Очень часто, забравшись в такую чащу, что ничего кругом, кроме стволов древесных да просветов неба над головою, и видно не было, я чутко прислушивалась: не идет ли кто? Не летит ли?.. Не слышно ли чьего голоса или лошадиного топота? Не раздастся ли посвист молодецкий или плач королевны, заведенной девкой-чернавкой на съедение волкам? Я зорко вглядывалась, уверенная, что могу увидеть что-нибудь таинственное, и не раз сердце мое замирало и крепко билось от ожидания.

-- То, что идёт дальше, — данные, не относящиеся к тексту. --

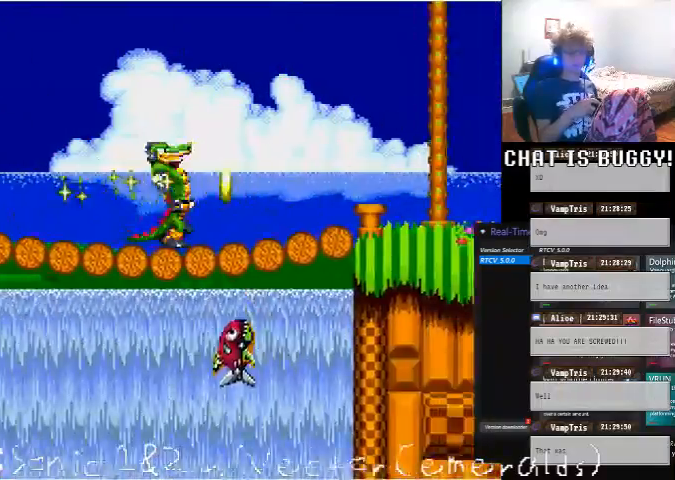
Gameplay with a controller (Xbox layout); each line is a JSON object with the inputs held at the frame after it (dt_ms = milliseconds from this image to that frame). "events" lists button and stick changes between this image and that frame as [ms after this image, input, new state], when the widget could be followed in between. Not read: L1 L2 L3 R1 R2 R3 X Y.
{"dt_ms": 1000, "buttons": ["DPAD_RIGHT"], "left_stick": "center", "right_stick": "center", "events": [[150, "DPAD_RIGHT", "up"], [200, "DPAD_LEFT", "down"], [450, "DPAD_LEFT", "up"], [950, "DPAD_RIGHT", "down"]]}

Нечего и говорить, что я была такая храбрая именно потому, что со мной никогда ничего в роще не случалось; а, не дай Бог, представься мне только что-нибудь необыкновенное, я бы, пожалуй, со страху умерла, потому что, в сущности, я была большая трусиха, что доказала моя история с Жучкой и еще докажет следующая глава.
Раз Лёля зазвала нас за бахчу на далекий пруд, куда мы никогда не ходили. Это был не тот пруд в роще большой дачи, о котором я выше говорила: тот был гораздо ближе. Мы отправились, позавтракав, прямиком чрез бахчу, где на взрытой, пригретой солнышком земле зрели арбузы и желтые дыни. Из-под наших ног то и дело взлетали стаи воробьев, нисколько не боявшихся расставленных во всех концах чучел, воробьиных пугал. Я должна признаться, к своему стыду, что мы, идя по меже, то и дело уподоблялись этим прожорливым воришкам, потому что, нисколько не стесняясь, рвали молоденькие чужие огурчики и с большим аппетитом их ели. Вот в стороне блеснул пруд, весь заросший травой и желтыми водяными лилиями, кувшинчиками, блиставшими на солнце, качаясь на своих широких круглых листьях.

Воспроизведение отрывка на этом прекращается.